Where in the World Cup: Russia 2018 leaves a carnivalesque mark on tournament history

Félicitations les Bleus and thank you Russia for showcasing football’s global appeal. The 2018 FIFA World Cup hit all the right notes, providing goals, upsets, underdogs and star power. There is a feeling that, even after the post-tournament giddiness has died down, Russia 2018 will be placed alongside the great World Cups – and certainly crowned the best of my lifetime. However, Russia’s lack of a PR-friendly culture and rich footballing heritage initially led to a degree of reserve, verging on pessimism, rarely seen in pre-tournament media coverage. So what was it then that ultimately made Russia 2018 so spectacular?

Well, the pre-tournament negativity never burdened proceedings. Instead, Russia 2018 was freed from the high expectations that have weighed down previous editions. This was evident from the offset, with an opening ceremony that featured Robbie Williams giving the finger to a live TV audience of millions, as Russia 2018 declared its intent to move to a tempo that Rio 2014, most notably, failed to keep up with.

Nothing better exemplifies the legacy of Russia 2018 than the host nation’s own progress. Criticized for being the worst Russian team in memory due to their time-worn defense and lack of youthful energy, Russia casually shrugged off their critics by lumbering into the quarter-finals. In doing so, they scored spectacular goals – namely Denis Cheryshev’s parabolic outside-of-the-boot strike which eliminated Cup-favourites Spain. The team also played its part in one of the games of the tournament: a knife-edge 2-2 match against Croatia which proved that extra time is not always superfluous.

Although the least romantic of host nations on paper, the Russian team set the tone for a World Cup that showed little respect for established hierarchies, felling the reputable and deified without fuss. Case in point are Spain who, despite glimmers of brilliance against Portugal in a frenzied 3-3 thriller, were forced to concede that the possession-based football central to their bygone generation of champions has finally fallen. La Furia Roja completed over 1,000 passes near and around (but not through) a stubborn Russian defense, before bowing out on penalties.

Other nations with great histories, Argentina and Germany, followed Spain’s example. Fleeting moments of brilliance aside, such as Messi’s unfeasibly fluid thigh-boot-shot screamer against Nigeria, or Toni Kroos’ 95th-minute free-kick winner into the top corner against Sweden, both nations limped out, exposed and humiliated on the global stage.

Argentina’s exit in particular seemed to symbolize a changing of the guard, as 19-year old French phenomenon Kylian Mbappé repeatedly cut Argentina apart with his blistering pace and unapologetically direct play in their July 30 round-of-16 game.

And in many ways, Russia 2018 was all about the old making way for the new. England’s penalty voodoo, having prevented them from ever winning a penalty shootout in their World Cup history, was finally conquered on a tense, muggy evening against Colombia. Decades of under-performing on the international stage were forgotten in England, if only for a few euphoric weeks, as the national team reached the semi-finals for the first time since Italia 90. Boasting the second youngest team in the tournament, England’s youthful dynamism and decidedly un-English winning mentality buoyed a nation, despite a costly inability to capitalize on the weaknesses of more seasoned opponents.

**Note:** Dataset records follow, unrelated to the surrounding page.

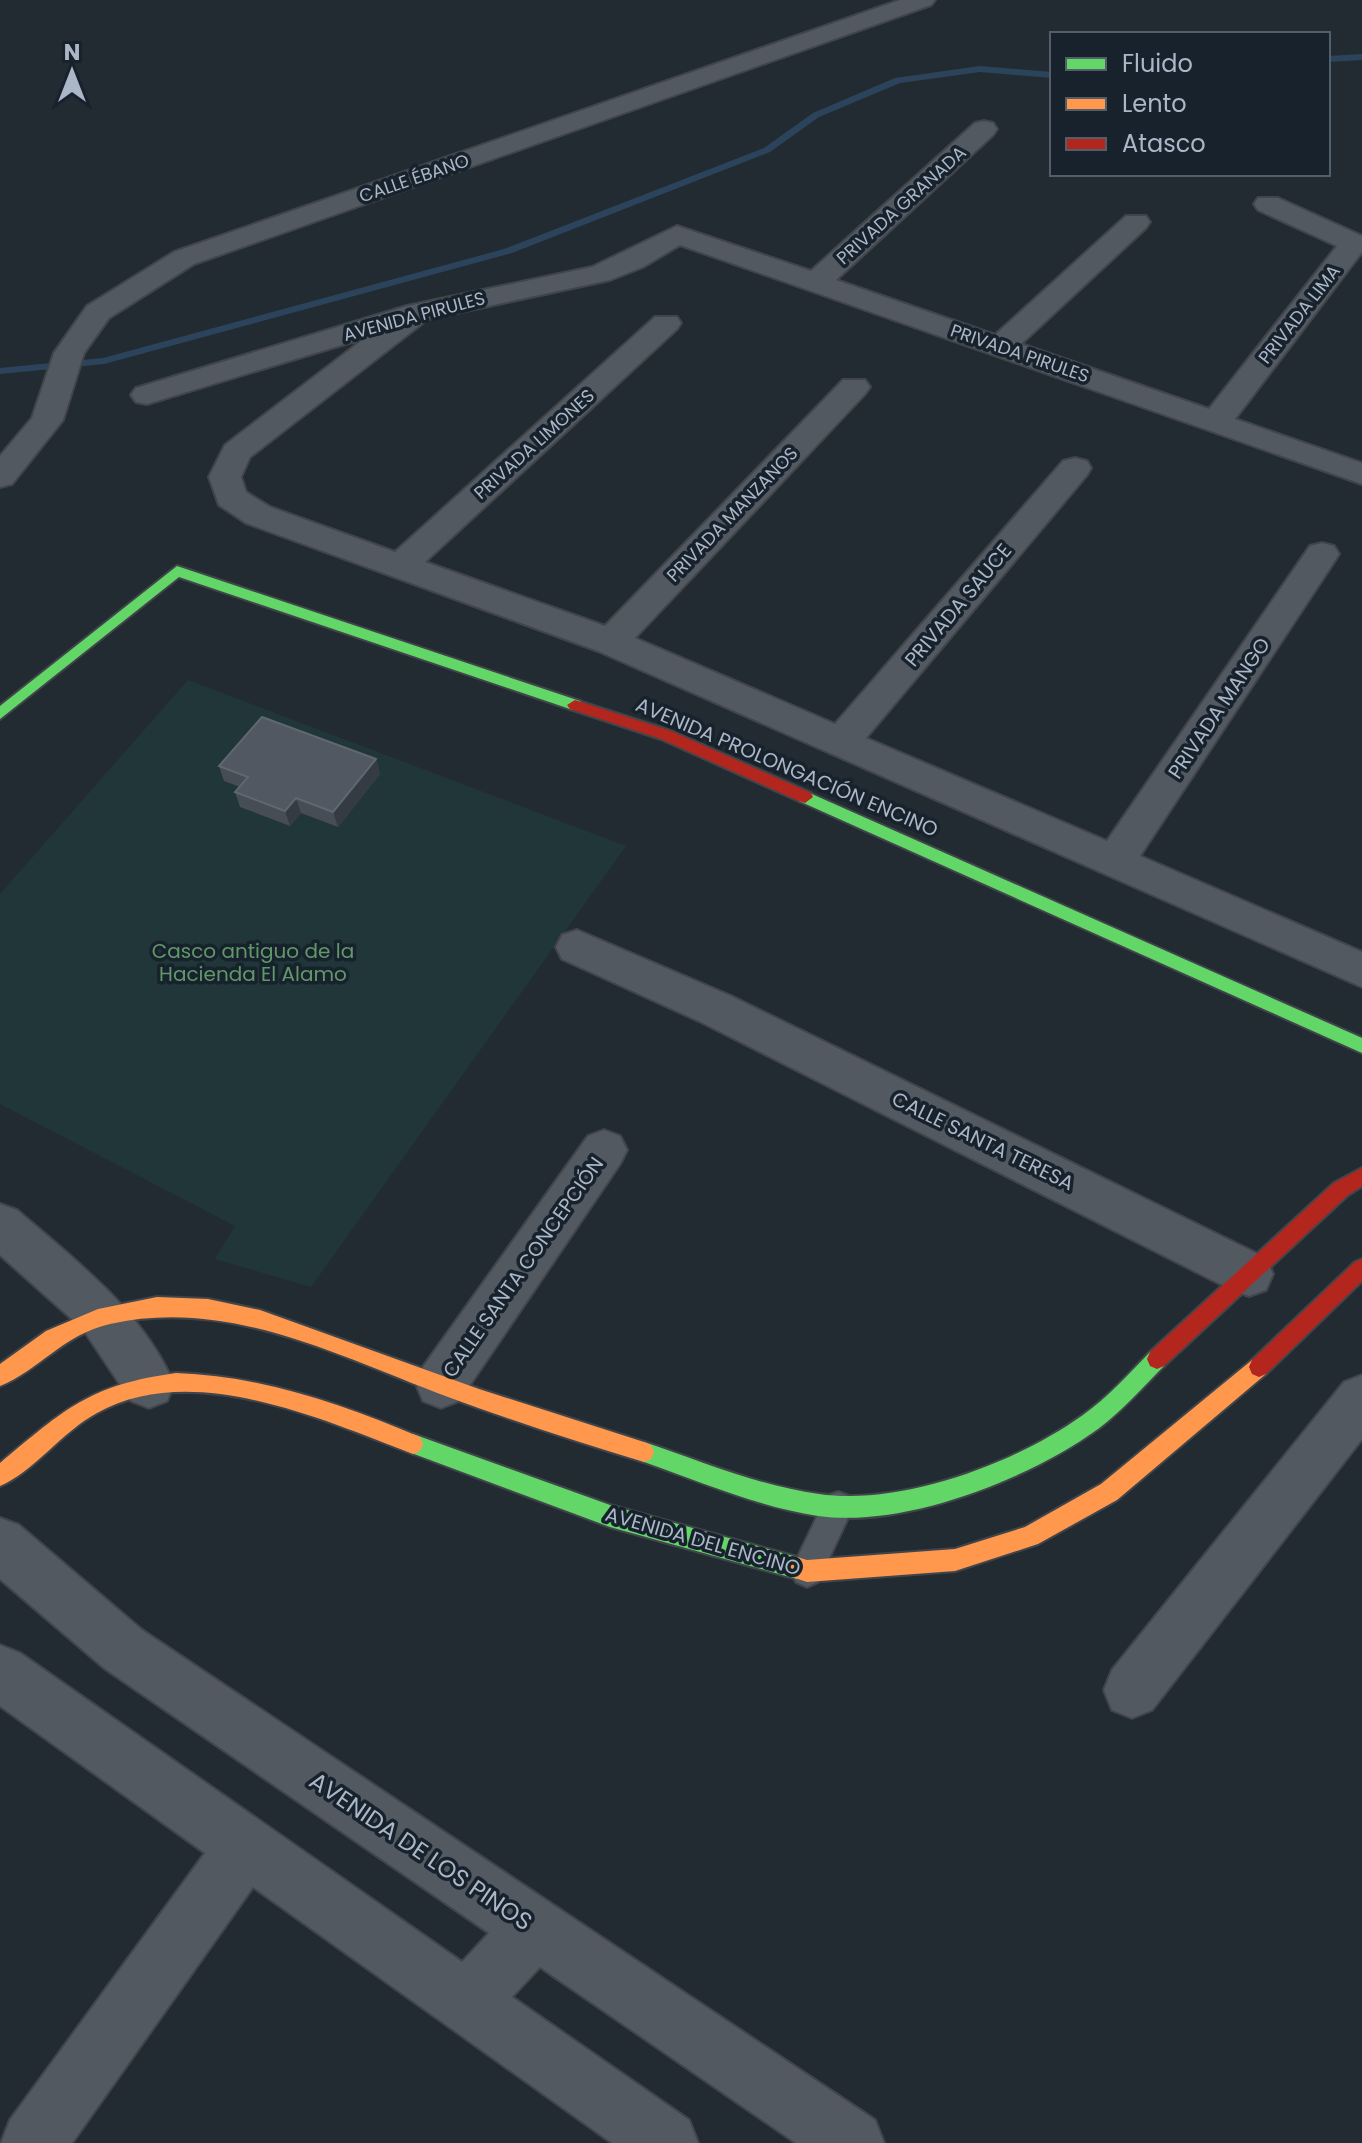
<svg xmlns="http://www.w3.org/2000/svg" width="1362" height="2143" font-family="Poppins,sans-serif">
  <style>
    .green { fill: #203638 }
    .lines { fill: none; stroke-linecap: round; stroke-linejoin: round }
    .stream { fill: #2c445b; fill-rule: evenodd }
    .lane-casing { stroke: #40454b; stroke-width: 4 }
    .street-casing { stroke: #40454b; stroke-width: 4 }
    .fast-casing { stroke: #40454b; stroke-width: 4 }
    .slow-casing { stroke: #40454b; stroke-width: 4 }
    .jam-casing { stroke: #40454b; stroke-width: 4 }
    .lane { fill: #535961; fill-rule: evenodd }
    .street { fill: #535961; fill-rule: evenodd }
    .fast { fill: #63d668; fill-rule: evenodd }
    .slow { fill: #ff974d; fill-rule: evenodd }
    .jam { fill: #b3261e; fill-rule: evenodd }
    .wall { fill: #474d55 }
    .shaded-wall { fill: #343b42 }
    .building { fill: #515861; stroke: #5f6771; stroke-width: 2 }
    .labels { text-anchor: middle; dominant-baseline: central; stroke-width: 7; stroke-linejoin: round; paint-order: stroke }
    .far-street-label { font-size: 18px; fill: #abb7c6; stroke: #17222d }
    .street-label { font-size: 20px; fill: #abb7c6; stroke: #17222d }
    .park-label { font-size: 20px; fill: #619869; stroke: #17222d }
    .near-street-label { font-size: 24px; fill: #abb7c6; stroke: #17222d }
  </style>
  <rect width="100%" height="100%" fill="#232b32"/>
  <path class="green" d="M188 680 626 846 311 1287 215 1259 235 1226 0 1104V894Z"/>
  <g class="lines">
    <path class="stream" d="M1362 54V60L1328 62V56Z
      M980 66 1052 72V78L980 72 900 83 819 117 770 152 512 253 104 364 0 374V368L103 358 504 249 764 148 813 113 895 78Z"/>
    <defs>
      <path id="lane" d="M838 1492 849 1496 853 1507 818 1582 807 1587 796 1582 791 1571 827 1496Z"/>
      <path id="street" d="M900 0H935L931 5 194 264 109 318 84 353 63 420 12 484 0 487V456L32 418 54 353 87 306 174 252Z
        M984 121 993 123 997 129 993 135 836 280 995 335 1126 216H1146L1150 222 1146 228 1021 344 1209 409 1337 246 1258 210 1254 204 1258 198H1278L1362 236V252L1235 419 1362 463V484L680 245 643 267 610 280 428 319 250 457 241 477 246 492 270 507 395 552 655 317H677L681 323 677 329 425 562 605 626 843 380H865L870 387 865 394 635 638 835 724 1063 461 1075 458 1087 461 1091 468 1087 475 866 738 1107 841 1310 546 1322 543 1334 546 1339 554 1334 562 1140 856 1362 952V987L598 651 246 523 219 505 209 477 225 445 365 338 147 404 136 402 131 395 136 388 407 306 592 267 677 226 811 271 975 123Z
        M577 930 731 996 1266 1258 1273 1274 1266 1290 1249 1296 1232 1290 701 1022 562 959 556 947 562 935Z
        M604 1130 620 1136 627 1150 620 1164 459 1401 441 1408 423 1401 416 1384 423 1367 588 1136Z
        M0 1204 17 1210C76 1261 142 1310 174 1384L167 1401 149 1408 131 1401 83 1329 0 1255Z
        M1362 1375V1439L1152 1710 1132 1718 1112 1710 1104 1690 1112 1670 1344 1382Z
        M0 1518 19 1525 142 1630 875 2120 884 2143H796L540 1967 512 1997 689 2120 698 2143H612L253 1887 72 2143H1L10 2120 205 1853 0 1706V1645L20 1653 462 1962 489 1933 104 1668 0 1579Z"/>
      <path id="fast" d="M177 566 580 701 583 705 575 710 570 709 179 577 0 719V706Z
        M805 791 1362 1038V1053L799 801 797 797Z
        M1157 1349 1164 1352 1167 1359 1164 1366C1143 1387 1122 1411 1098 1429 1029 1479 905 1528 818 1516 759 1507 701 1482 644 1462L637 1459 634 1452 637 1445 644 1442C701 1461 759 1486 819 1494 902 1506 1016 1463 1083 1415 1108 1397 1129 1374 1150 1352Z
        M413 1434 610 1505 797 1557 805 1560 808 1568 805 1576 797 1579 610 1527 406 1451 403 1444 406 1437Z"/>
      <path id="slow" d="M157 1297 208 1299 260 1310 479 1389 644 1442 651 1445 654 1452 651 1459 644 1462C578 1442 513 1421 448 1397 340 1357 229 1297 110 1324 64 1334 38 1371 0 1386V1364L46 1331 98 1309Z
        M1259 1357 1266 1360 1269 1367 1266 1374 1117 1500 1038 1544 955 1571 807 1582 789 1576 786 1568 789 1560 797 1557 807 1560 955 1549 1025 1527 1101 1484 1252 1360Z
        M176 1373C262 1376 341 1404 420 1437L423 1444 420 1451 413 1454C321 1419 192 1360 97 1413 63 1431 32 1473 0 1486V1463C65 1409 89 1385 176 1373Z"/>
      <path id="jam" d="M575 700 671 731 811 793 813 797 805 803 799 801 661 739 570 709 567 705Z
        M1362 1168V1186L1348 1195 1164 1366 1157 1369 1150 1366 1147 1359 1150 1352 1334 1183Z
        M1362 1259V1281L1266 1374 1259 1377 1252 1374 1249 1367 1252 1360 1355 1262Z"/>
    </defs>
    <use href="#lane" class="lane-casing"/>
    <use href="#street" class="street-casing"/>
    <use href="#fast" class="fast-casing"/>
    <use href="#slow" class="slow-casing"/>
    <use href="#jam" class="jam-casing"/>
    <use href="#lane" class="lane"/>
    <use href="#street" class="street"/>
    <use href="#fast" class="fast"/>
    <use href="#slow" class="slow"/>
    <use href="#jam" class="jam"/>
  </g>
  <path class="wall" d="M376 759 380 774 338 827 301 813 290 826 240 807 235 792 240 787 224 781 219 766Z"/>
  <path class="shaded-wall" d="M376 759 380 774 338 827 333 812Z
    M296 798 301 813 290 826 285 811Z"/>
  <path class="building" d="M262 717 376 759 333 812 296 798 285 811 235 792 248 777 219 766Z"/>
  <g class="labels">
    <g class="far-street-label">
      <text transform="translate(414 178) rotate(-19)">CALLE ÉBANO</text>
      <text transform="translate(901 205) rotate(-42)">PRIVADA GRANADA</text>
      <text transform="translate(1299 314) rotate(-52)">PRIVADA LIMA</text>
      <text transform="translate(414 316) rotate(-15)">AVENIDA PIRULES</text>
      <text transform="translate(1020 353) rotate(19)">PRIVADA PIRULES</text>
      <text transform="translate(534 444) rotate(-42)">PRIVADA LIMONES</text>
      <text transform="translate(732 514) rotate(-46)">PRIVADA MANZANOS</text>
    </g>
    <g class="street-label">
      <text transform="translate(958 605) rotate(-50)">PRIVADA SAUCE</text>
      <text transform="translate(1219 708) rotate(-56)">PRIVADA MANGO</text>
      <text transform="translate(787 767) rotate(23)">AVENIDA PROLONGACIÓN ENCINO</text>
      <text transform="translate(983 1141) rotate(26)">CALLE SANTA TERESA</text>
      <text transform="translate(523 1267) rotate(-55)">CALLE SANTA CONCEPCIÓN</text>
      <text transform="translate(703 1541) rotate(16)">AVENIDA DEL ENCINO</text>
    </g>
    <g class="park-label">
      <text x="253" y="951">Casco antiguo de la<tspan x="253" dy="23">Hacienda El Alamo</tspan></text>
    </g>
    <g class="near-street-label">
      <text transform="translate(421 1851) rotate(34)">AVENIDA DE LOS PINOS</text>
    </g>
  </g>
  <rect x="1050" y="32" width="280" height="144" fill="#17222d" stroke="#525e6a" stroke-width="2"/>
  <rect x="1066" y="58" width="40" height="12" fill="#63d668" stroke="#525e6a" stroke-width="2"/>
  <text x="1122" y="72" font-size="24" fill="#abb7c6">Fluido</text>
  <rect x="1066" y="98" width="40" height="12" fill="#ff974d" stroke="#525e6a" stroke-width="2"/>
  <text x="1122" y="112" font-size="24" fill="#abb7c6">Lento</text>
  <rect x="1066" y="138" width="40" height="12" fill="#b3261e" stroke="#525e6a" stroke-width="2"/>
  <text x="1122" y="152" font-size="24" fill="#abb7c6">Atasco</text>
  <g transform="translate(72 72)" stroke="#17222d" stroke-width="6" paint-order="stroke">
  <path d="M0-6L14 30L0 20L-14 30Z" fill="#abb7c6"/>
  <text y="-12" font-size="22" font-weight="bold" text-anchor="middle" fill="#abb7c6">N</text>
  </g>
</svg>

The only team younger than England were champions France, whose faltering early performances against Denmark and Australia gradually gave way to the assured, solid displays that came to characterize their tournament run. Oddly, despite a wealth of attacking talent, the French side failed to consistently perform with flair or fluidity. This was instead a team that relied on brilliant individual performances, tactical discipline and a self-belief in their ability to exploit any split-second opportunities presented.

Russia 2018 was a tournament crafted in the image of the carnivalesque, defying established narratives and hiding frenetic entertainment in the unlikeliest of places. This was a timely reminder of football’s ability to mobilize the collective, transforming individual action into geophysical force – see the nation-wide celebrations following Mexico’s goal against Germany registering as seismic activity. Russia 2018 gave an account of football at its most removed, as a game of structure, chaos, courage, kinesthetic beauty and, at its least, a lot of fun.